| BRANO PROPOSTO |
>>>>

‘Atti osceni in luogo privato’, l’irriverente romanzo di formazione di Missiroli

Atti osceni in luogo privato dello scrittore riminese Marco Missiroli (Feltrinelli, 2015) ha per protagonista Libero, che più che un personaggio, rappresenta un’idea di istinto. Tutto comincia con una cena. Libero Marsell ha soltanto dodici anni, si è appena trasferito dall’Italia con mamma e papà. Sballottato in Francia, assiste al tradimento della madre, che si innamora del migliore amico di famiglia. A dominare l’inizio è il turbamento visivo del ragazzo, alle soglie del suo sviluppo sessuale, l’immagine della madre baciata da un uomo che non è suo padre. Uno choc, ex abrupto Libero entra nel mondo degli adulti ed è costretto a crescere sperimentando i sentimenti e condizioni proprie dell’essere umano: infatuazione ed amicizia, eccitazione, innamoramento e delusione, solitudine e libertà. Da qui in avanti una storia di formazione che condurrà Libero Marsell, tra coraggio e paura, di nuovo in Italia, a Milano, alla ricerca di se stesso e alla perdita della bussola emotiva e sessuale, inciampando o lanciandosi nelle vite di diverse donne, in una autoanalisi profonda e talvolta contorta che trova nel personaggio di Marie una complice ideale ed amica, bibliotecaria e oggetto di desiderio, fino alla scoperta dell’oscenità esistenziale.

<<<<

| COSA SI CHIEDE |
[1] Per ciascuna affermazione indica se concorda con il brano sul romanzo di Missiroli, rispondendo sì o no e citando fra virgolette le parole del brano che lo decidono: (a) all'inizio della storia Libero ha dodici anni; (b) la madre di Libero si innamora del fratello del padre; (c) Marie lavora come bibliotecaria.
[2] Porta avanti il brano sul romanzo di Missiroli a partire dall'ultima frase.
Le voci riportate qui provengono da un'altra fonte.

| MATERIALE FORNITO |

>>>>

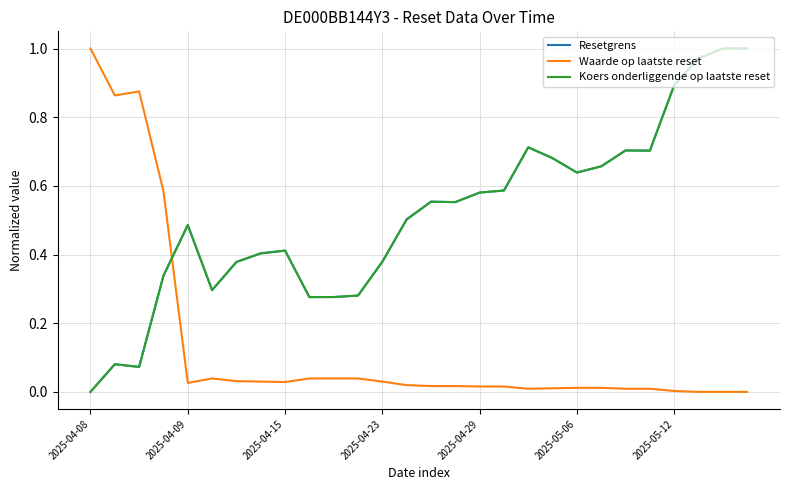

How many lines are shown in the chart?

3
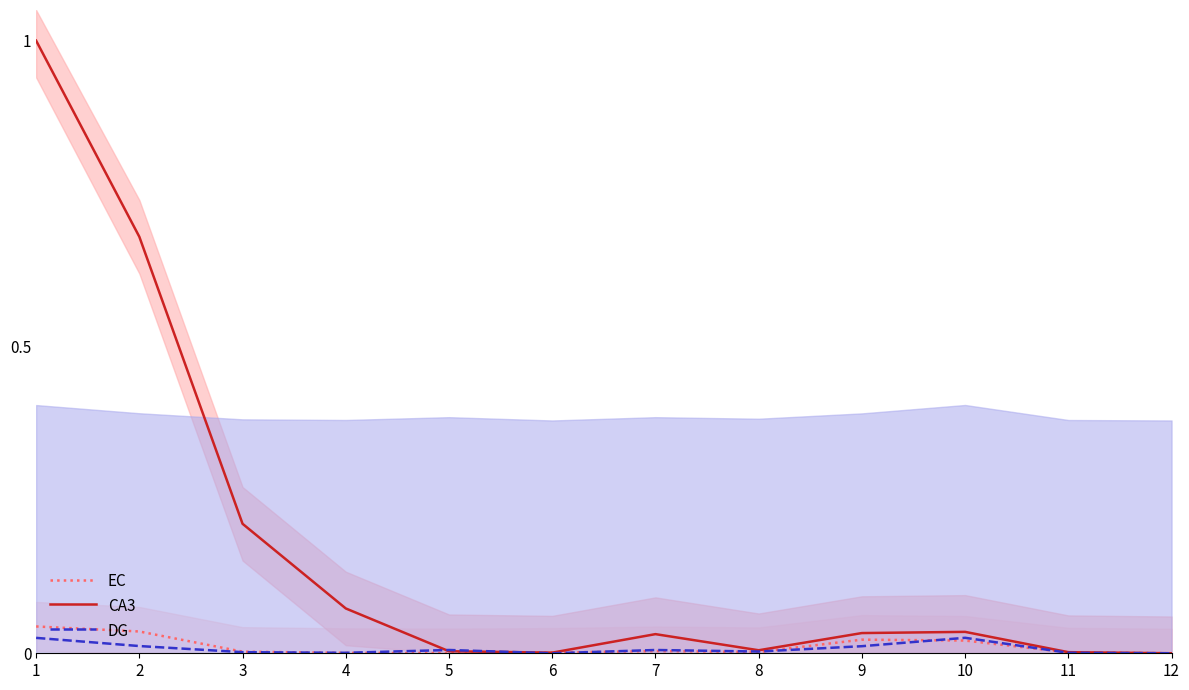

Rank the series at 11 from highest to lowest value.

CA3, EC, DG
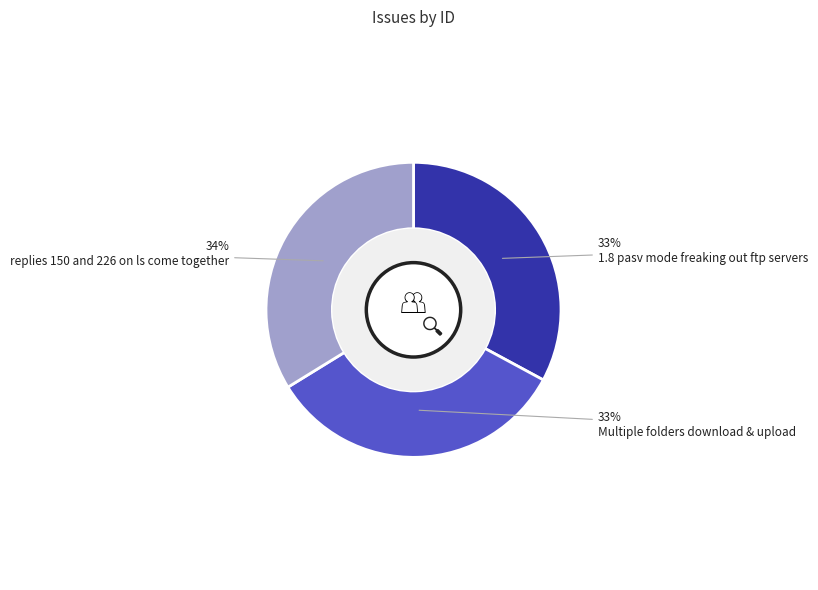

To the nearest percent, what portion does 1.8 pasv mode freaking out ftp servers represent?

33%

<<<<

| RISPOSTE DATE |
[1]
(a) Sì: «Libero Marsell ha soltanto dodici anni».
(b) No: «si innamora del migliore amico di famiglia».
(c) Sì: «bibliotecaria e oggetto di desiderio».

[2]
Atti osceni in luogo privato: stile e contenuti

Atti osceni in luogo privato è un romanzo che vale la pena di essere sugli scaffali dei nostri lettori. Un libro di ricerca, formazione, autocritica e ironia anche di amarezza, che fa capire subito davanti a che tipo di scrittore ci troviamo. Marco Missiroli è uno che scrive senza chiedersi se andrà di moda, tanto che è stato criticato proprio per questo, per quei fraseggi troppo curati, articolati, poco limpidi. Atti osceni in luogo privato è un esempio di come la letteratura italiana possa ancora tirare fuori il meglio di sé. Non possiamo solo rimpiangere le letture di Moravia, Morante, Pirandello. Dobbiamo costruire un canone diverso, un approccio inedito versi i nuovi autori che stanno formando il nuovo filone dei grandi. Che poi ci sia valore anche nel piccolo (piccole case editrici o libri poco conosciuti), è giusto dirlo.

La copertina del libro potrebbe ingannare, perché sembrerebbe – ma non è – un libro erotico. Uno di quelli che i lettori da metropolitana acquistano distrattamente, non che sia una colpa ci mancherebbe, ma questo volume non è per lettori occasionali. Pretende molte conoscenze, le dà per scontate, allude a titoli come Lo straniero di Camus, Mentre Morivo di Faulkner, giusto per citarne un paio.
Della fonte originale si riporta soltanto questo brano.